中小企業の倒産が増えている。深刻な人手不足に加えて原材料などの価格高騰で、事業がうまく回らなくなるのが主な理由だ。歴史的な円安や値上げが奏功して大企業の業績は好調だが、その恩恵は下請けなどに行き届いていない。
東京商工リサーチが発表した2024年1~6月(上半期)の全国の企業倒産件数(負債額1千万円以上)は前年同期と比べ2割増の4931件と、14年以来の高水準だった。このうち従業員10人未満の企業が8割を占めた。
賃金を上げられないために離職者が相次いだり、コストが増えているのに値上げできなかったりする実態がある。倒産理由ではほかに、新型コロナウイルス禍で導入された実質無利子・無担保融資(ゼロゼロ融資)の返済本格化が追い打ちとなったケースも目立った。
地域ごとの景況感の格差も鮮明だ。内閣府のリポートによると、24年春闘の都道府県別の平均賃上げ率が判明した33道府県のうち、23道府県で全国平均の5・08%を下回った。自動車などの大手メーカーの拠点がなかったり、観光産業が弱くてインバウンド(訪日客)が少なかったりする地域は、賃上げが低調な傾向にあるという。

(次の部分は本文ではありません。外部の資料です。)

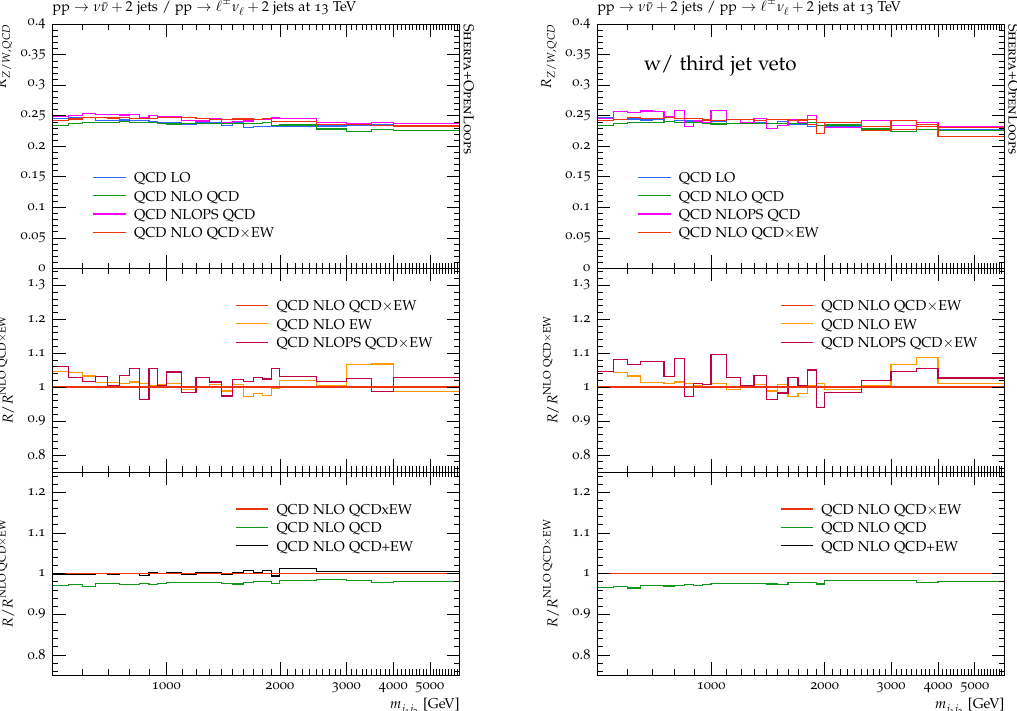
Figure 12. Ratios of the QCD pp → Z ( ν ‘ ¯ ν ‘ )+2 jets and QCD pp → W ± ( ‘ ± ν ‘ )+2 jets distributions in m j inclusive (left) and in the presence of the dynamic veto of eq. (3.12) against a third jet 1 j 2 (right). The upper panels compare absolute predictions at LO (blue), NLO QCD (green), NLOPS QCD (magenta) and NLO QCD × EW (red) accuracy. The impact of QCD corrections is illustrated in the middle panel, which shows the relative variation w.r.t. the nominal NLO QCD × EW prediction (red) when switching on the parton shower (NLOPS QCD × EW , purple) or switching off QCD corrections (NLO EW, orange). Similarly, the lowest panel shows the relative effect of switching off EW corrections (NLO QCD, green) or replacing the multiplicative by the additive combination of QCD and EW corrections (NLO QCD+EW,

空前の好景気に沸くのが熊本県だ。半導体受託生産の世界最大手、台湾積体電路製造(TSMC)の工場ができた。これが呼び水となり、半導体関連企業が続々と周辺に進出。人材獲得合戦が起き、飲食店や商業施設も次々と開業している。県内への経済効果は6兆円以上との試算もある。
半導体工場は北海道や宮城県でも建設計画が進んでおり、地域活性化の切り札とみられている。